One has all kinds of friends on Facebook, and people will use the site differently depending on who they are. Some people will say yes to any friend request (often resulting in ridiculously long lists of “friends” in the thousands), some will keep their profile private to all but a few close and trusted friends that they know well in the “real” world. Most of us are somewhere in between, having a wider circle of friends (acquaintances, really) on our lists than those that we see all the time.

Some of these are people who you start to get a sense of from the way they interact with your profile.  It is interesting how you get to know people, get a better sense of them over time in the virtual world, when for whatever reasons you didn’t have the time or opportunity in the real one.

I have a couple of examples to share. The first is Judith, a woman I know in the real world and used to work with at the LA Weekly. Well, work “with” wasn’t exactly true. I was in IT and she was in Editorial and our paths would cross from time to time for work reasons, but we rarely had any meaningful contact. I always thought she was nice, but never really had a clear sense of who she was. This is normal, you can’t know everyone in an office of hundreds. We became friends on Facebook the same way so many people do; we had friends in common and shared email addresses in our address books. Over time, watching and responding to her postings and seeing her respond to mine, I have gotten a much better sense of who she is and what she believes, as I am sure she has of me and my beliefs. Although I don’t have day to day contact with her or know much about her quotidian habits, I know that I have found a rather like-minded person in many ways, and I appreciate her comments and discourse.

In a similar way, there is a guy named Aman who I friended only for the most vague of business contact reasons, suggested to me by mutual friends in India. We don’t have much direct contact at all, but politically, I notice we are somewhat similar and sometimes exchange comments and “likes” on our various postings. Over time, even never having met the guy and him being from a very different background from me, I feel a small kinship and trust. And this trust is built entirely in the online world.

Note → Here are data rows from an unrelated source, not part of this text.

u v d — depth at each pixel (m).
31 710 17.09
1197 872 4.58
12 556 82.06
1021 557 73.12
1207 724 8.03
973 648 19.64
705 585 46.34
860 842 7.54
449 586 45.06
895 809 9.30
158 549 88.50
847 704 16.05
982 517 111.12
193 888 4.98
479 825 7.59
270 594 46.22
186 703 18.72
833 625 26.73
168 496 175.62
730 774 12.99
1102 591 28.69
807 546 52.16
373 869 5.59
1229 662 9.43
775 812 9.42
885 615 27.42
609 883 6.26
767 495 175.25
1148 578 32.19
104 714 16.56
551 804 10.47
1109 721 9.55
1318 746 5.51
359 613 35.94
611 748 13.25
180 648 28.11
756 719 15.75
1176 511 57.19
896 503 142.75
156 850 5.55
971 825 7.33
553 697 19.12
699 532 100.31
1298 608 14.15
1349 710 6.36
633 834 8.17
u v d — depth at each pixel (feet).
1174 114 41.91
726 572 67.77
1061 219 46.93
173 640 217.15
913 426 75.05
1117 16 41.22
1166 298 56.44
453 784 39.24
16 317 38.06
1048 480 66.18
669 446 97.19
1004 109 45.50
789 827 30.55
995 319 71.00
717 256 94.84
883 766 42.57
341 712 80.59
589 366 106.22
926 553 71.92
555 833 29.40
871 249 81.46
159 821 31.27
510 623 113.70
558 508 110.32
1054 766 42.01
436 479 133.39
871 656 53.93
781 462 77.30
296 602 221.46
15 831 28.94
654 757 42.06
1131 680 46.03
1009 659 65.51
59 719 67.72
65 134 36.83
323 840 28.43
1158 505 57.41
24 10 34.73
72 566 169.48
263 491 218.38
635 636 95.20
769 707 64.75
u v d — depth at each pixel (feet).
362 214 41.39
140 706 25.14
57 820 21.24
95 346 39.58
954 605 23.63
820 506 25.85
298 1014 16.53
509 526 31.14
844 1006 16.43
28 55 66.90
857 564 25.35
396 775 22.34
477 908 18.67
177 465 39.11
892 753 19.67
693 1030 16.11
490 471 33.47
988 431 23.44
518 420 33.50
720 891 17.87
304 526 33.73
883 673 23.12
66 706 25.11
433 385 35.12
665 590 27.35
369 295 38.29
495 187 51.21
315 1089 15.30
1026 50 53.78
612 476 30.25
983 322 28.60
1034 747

These are new kinds of friendships, only made possible by our interconnectedness online. In a sense you could say that the internet has lowered our barriers to entry in the publishing world, and that many many more people can have a voice now (not just the owners of presses and TV stations), but that is only half the story. The internet has given us a way to talk back, directly, to these publishers and talkers. And we are all much more likely to be part of the conversation instead of passive watchers basking in the glow of our sets.

A status groundswell…

3
Sep
2009

Normally I am not a big fan of joining groups on Facebook, but I was moved today to add the following status to my account after seeing it in a couple of other friends’ feeds:

Stephen Suess thinks that no one should die because they cannot afford health care, and no one should go broke because they get sick. If you agree, please post this as your status for the rest of the day

And then it kept popping up everywhere I looked. A simple search of a part of the phrase turns up thousands upon thousands of them from all over the place. Seeing it over and over again in the form of a friend’s status makes it virtually impossible to ignore, and that is the point. And I have to admit that it feels good in the face of the sad antics of this summer to simply and calmly state what we believe to be a moral imperative, namely that universal health care should be a right, not a privilege. Although the sentiment and statement are important, I hope many of these people are also writing and speaking out, cajoling and calling congress, marching and taking action wherever they can to make this happen now. We probably won’t have another chance in a generation or more.